▼

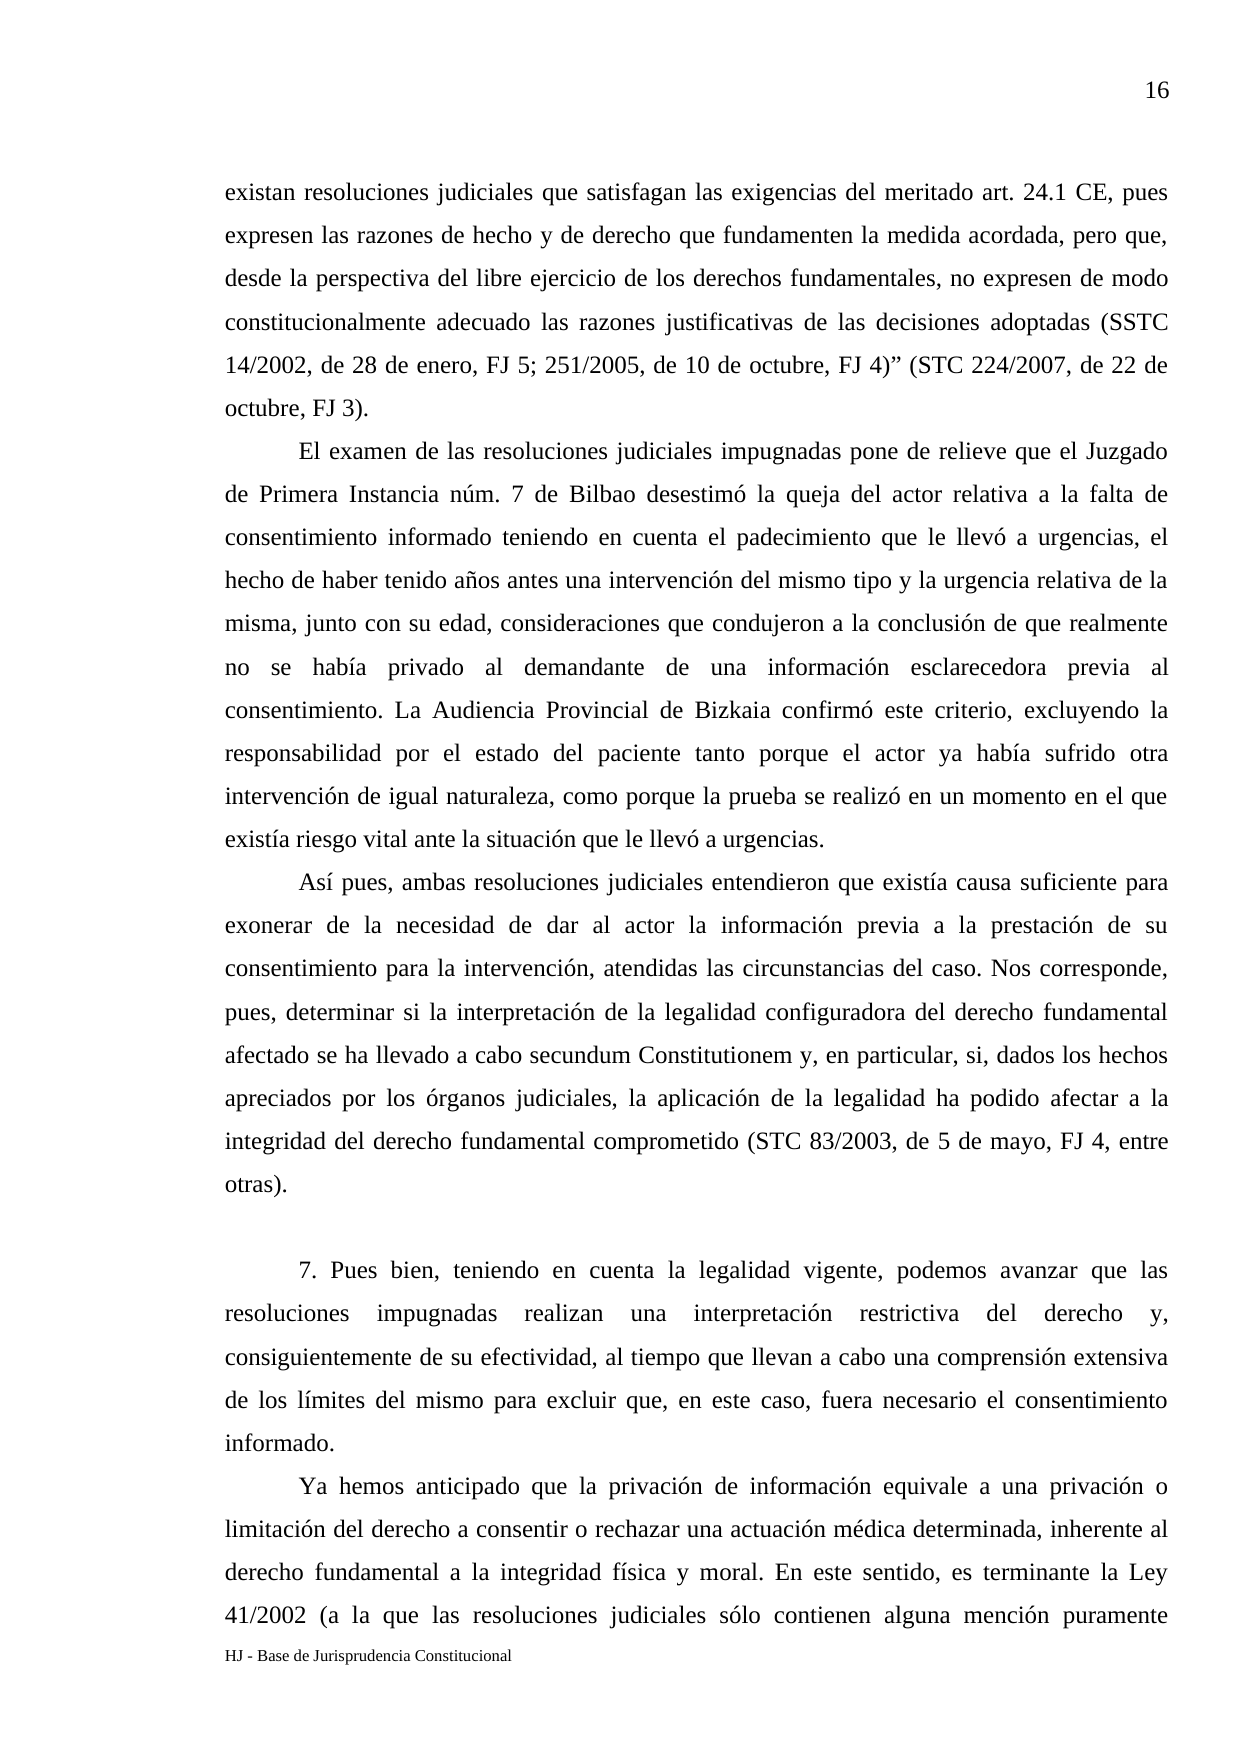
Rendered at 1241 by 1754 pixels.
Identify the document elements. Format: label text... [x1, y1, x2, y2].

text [224, 1471, 1169, 1629]
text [224, 177, 1169, 422]
text 7. Pues bien, teniendo en cuenta la legalidad vigente, podemos avanzar que las resoluciones impugnadas realizan una interpretación restrictiva del derecho y, consiguientemente de su efectividad, al tiempo que llevan a cabo una comprensión extensiva de los límites del mismo para excluir que, en este caso, fuera necesario el consentimiento informado. [224, 1255, 1169, 1457]
text El examen de las resoluciones judiciales impugnadas pone de relieve que el Juzgado de Primera Instancia núm. 7 de Bilbao desestimó la queja del actor relativa a la falta de consentimiento informado teniendo en cuenta el padecimiento que le llevó a urgencias, el hecho de haber tenido años antes una intervención del mismo tipo y la urgencia relativa de la misma, junto con su edad, consideraciones que condujeron a la conclusión de que realmente no se había privado al demandante de una información esclarecedora previa al consentimiento. La Audiencia Provincial de Bizkaia confirmó este criterio, excluyendo la responsabilidad por el estado del paciente tanto porque el actor ya había sufrido otra intervención de igual naturaleza, como porque la prueba se realizó en un momento en el que existía riesgo vital ante la situación que le llevó a urgencias. [224, 436, 1169, 853]
text Así pues, ambas resoluciones judiciales entendieron que existía causa suficiente para exonerar de la necesidad de dar al actor la información previa a la prestación de su consentimiento para la intervención, atendidas las circunstancias del caso. Nos corresponde, pues, determinar si la interpretación de la legalidad configuradora del derecho fundamental afectado se ha llevado a cabo secundum Constitutionem y, en particular, si, dados los hechos apreciados por los órganos judiciales, la aplicación de la legalidad ha podido afectar a la integridad del derecho fundamental comprometido (STC 83/2003, de 5 de mayo, FJ 4, entre otras). [224, 867, 1169, 1198]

▲

■ Your instructions ■
Could you write out every line above exactly as it stands, with no images?

■ Reply ■
Rendered at 1241 by 1754 pixels.
Identify the document elements. Format: label text... [x1, y1, x2, y2].

text [224, 1471, 1169, 1629]
text [224, 177, 1169, 422]
text 7. Pues bien, teniendo en cuenta la legalidad vigente, podemos avanzar que las resoluciones impugnadas realizan una interpretación restrictiva del derecho y, consiguientemente de su efectividad, al tiempo que llevan a cabo una comprensión extensiva de los límites del mismo para excluir que, en este caso, fuera necesario el consentimiento informado. [224, 1255, 1169, 1457]
text El examen de las resoluciones judiciales impugnadas pone de relieve que el Juzgado de Primera Instancia núm. 7 de Bilbao desestimó la queja del actor relativa a la falta de consentimiento informado teniendo en cuenta el padecimiento que le llevó a urgencias, el hecho de haber tenido años antes una intervención del mismo tipo y la urgencia relativa de la misma, junto con su edad, consideraciones que condujeron a la conclusión de que realmente no se había privado al demandante de una información esclarecedora previa al consentimiento. La Audiencia Provincial de Bizkaia confirmó este criterio, excluyendo la responsabilidad por el estado del paciente tanto porque el actor ya había sufrido otra intervención de igual naturaleza, como porque la prueba se realizó en un momento en el que existía riesgo vital ante la situación que le llevó a urgencias. [224, 436, 1169, 853]
text Así pues, ambas resoluciones judiciales entendieron que existía causa suficiente para exonerar de la necesidad de dar al actor la información previa a la prestación de su consentimiento para la intervención, atendidas las circunstancias del caso. Nos corresponde, pues, determinar si la interpretación de la legalidad configuradora del derecho fundamental afectado se ha llevado a cabo secundum Constitutionem y, en particular, si, dados los hechos apreciados por los órganos judiciales, la aplicación de la legalidad ha podido afectar a la integridad del derecho fundamental comprometido (STC 83/2003, de 5 de mayo, FJ 4, entre otras). [224, 867, 1169, 1198]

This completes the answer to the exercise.